State representation learning using a graph neural network in a 2D grid world

Finished: 2021-05-27

MSc assignment

A Markov decision process (MDP) is a mathematically idealized form of the reinforcement learning problem. MDPs are a classical formalization of sequential decision making and provide the mathematical framework for modeling decision-making strategies. The goal of the reinforcement problem is to find a policy that solves the problem at hand in some optimal manner, i.e. by maximizing the expected sum of rewards. The optimal policy is the solution to the Bellman equation and can be found by dynamic programming by evaluating all the value functions in all the states. However, in most practical problems this is not feasible because the state space is simply too large to do dynamic programming. A solution to this problem is to make an estimation of the value function. This can be done by using the knowledge on function approximation. The value function is represented as a weighted sum of a set of features (called basis functions). The basis functions can be handcrafted or automatically generated. The model parameters are typically learned via parameter estimation methods. The main challenge here is to find a low-dimensional set of basis functions and still a meaningful representation of the MDP.

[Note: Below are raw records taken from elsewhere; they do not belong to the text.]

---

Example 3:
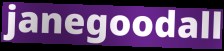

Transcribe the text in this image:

janegoodall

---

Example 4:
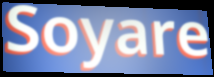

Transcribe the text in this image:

Soyare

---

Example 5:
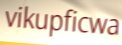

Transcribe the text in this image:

vikupficwa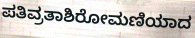
ಪತಿವ್ರತಾಶಿರೋಮಣಿಯಾದ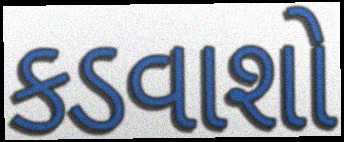
કડવાશો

New insights let to the approach of modeling the MPD as a graph. The state-space topologies of MDPs can intuitively be represented as graphs, i.e. states being nodes and transition probabilities the edges. In most practical problems the MDP's transition probabilities are unknown but we can construct the graph from samples. After the construction of a graph, a lower-dimensional representation can be learned using node embedding methods. The goal is to optimize this mapping such that the geometric relationships in this learned space resemble the structure of the original graph. After optimizing the embedding, the learned representation can be used as feature inputs for downstream machine learning methods in order to approximate the value function. The key difference with previous work is that the structural information is captured in the graph and used to learn embeddings. Previously, the structural information was capture using hand-engineered features.

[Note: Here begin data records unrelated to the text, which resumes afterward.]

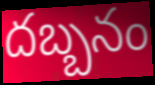
దబ్బనంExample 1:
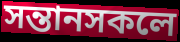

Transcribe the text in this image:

সন্তানসকলে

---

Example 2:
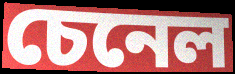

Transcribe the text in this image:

চেনেল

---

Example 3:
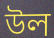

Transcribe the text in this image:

উল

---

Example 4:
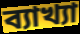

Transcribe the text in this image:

ব্যাখ্যা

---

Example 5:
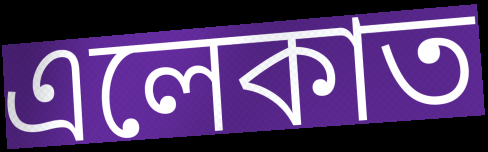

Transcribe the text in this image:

এলেকাত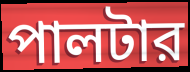
পালটারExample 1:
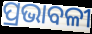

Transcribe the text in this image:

ପ୍ରଭାବଳୀ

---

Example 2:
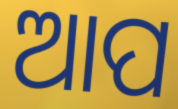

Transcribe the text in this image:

ଆପ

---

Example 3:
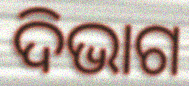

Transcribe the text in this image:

ଦିଭାଗ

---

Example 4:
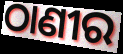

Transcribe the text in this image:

ଠାଣୀର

With the recent development of Graph Neural Networks (GNNs) a new door has opened in order to tackle the reinforcement problem. The relational structure of the GNN might improve the embedding methods in order to better approximate the value function. Therefore, in my thesis, I will be working on the subject of representation learning on graphs. The goal of this work is to advance the state of the art in representation learning using graphs and more specific make this method more practical in a robotics-reinforcement learning framework.